AIM OF THE TASK
All of the data should be given again word for word, though the images are to be left out.

MATERIAL FOR THIS EXERCISE
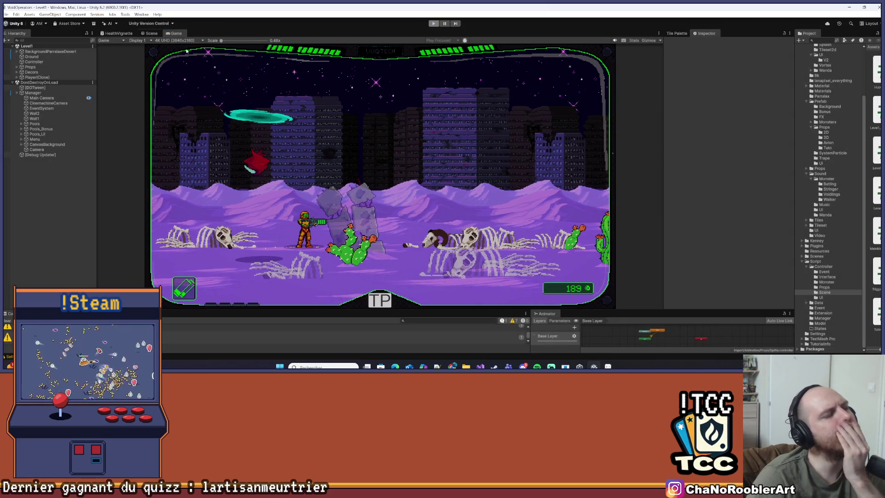
click(6, 14)
click(15, 44)
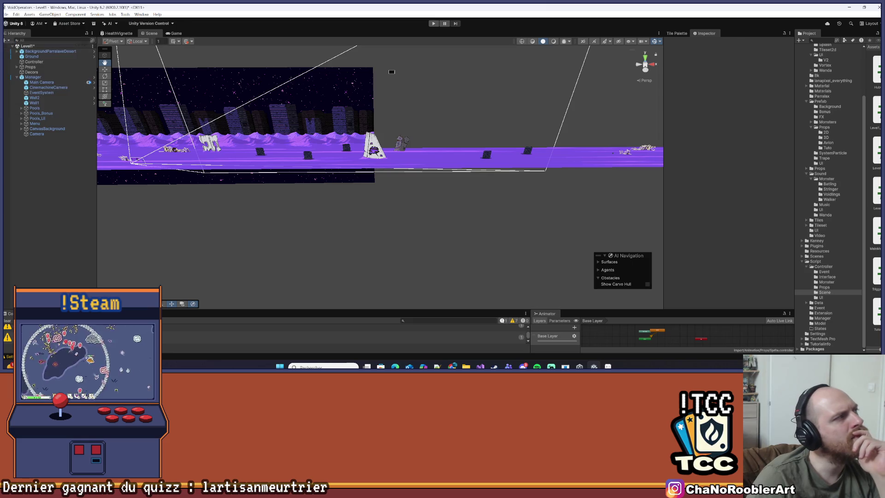
- Pan the Scene view to reframe the level strip and expand Props in the Hierarchy
mouse_move(311, 157)
mouse_down()
mouse_move(286, 154)
mouse_move(322, 155)
mouse_move(259, 154)
mouse_up()
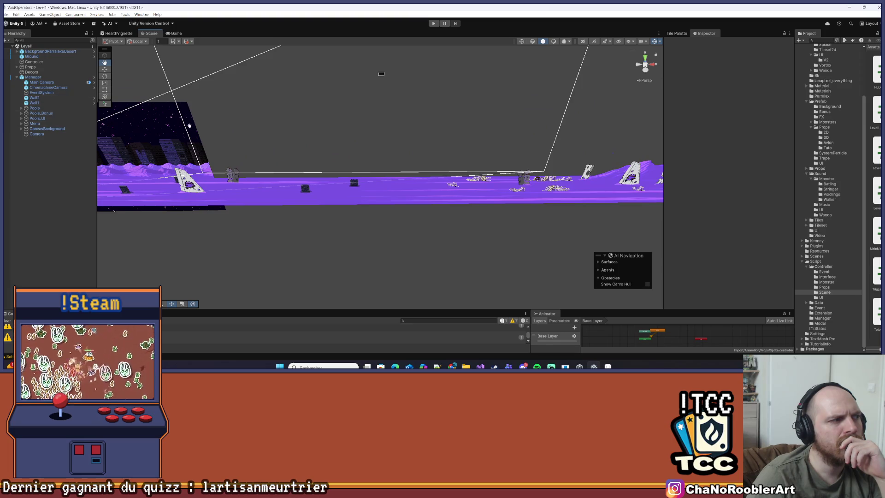
mouse_move(190, 126)
mouse_down()
mouse_move(336, 162)
mouse_move(355, 214)
mouse_move(385, 207)
mouse_move(115, 114)
mouse_up()
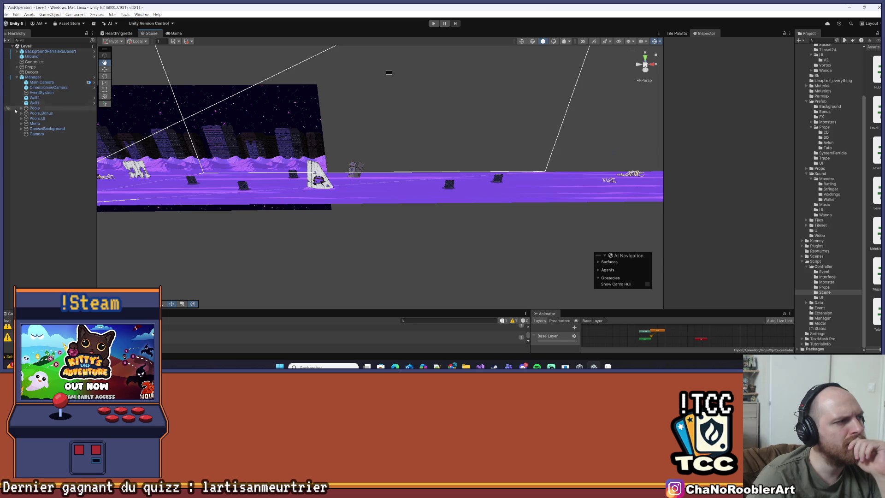
click(17, 68)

ANSWER BELOW
click(6, 14)
click(15, 44)
- Pan the Scene view to reframe the level strip and expand Props in the Hierarchy
mouse_move(311, 157)
mouse_down()
mouse_move(286, 154)
mouse_move(322, 155)
mouse_move(259, 154)
mouse_up()
mouse_move(190, 126)
mouse_down()
mouse_move(336, 162)
mouse_move(355, 214)
mouse_move(385, 207)
mouse_move(115, 114)
mouse_up()
click(17, 68)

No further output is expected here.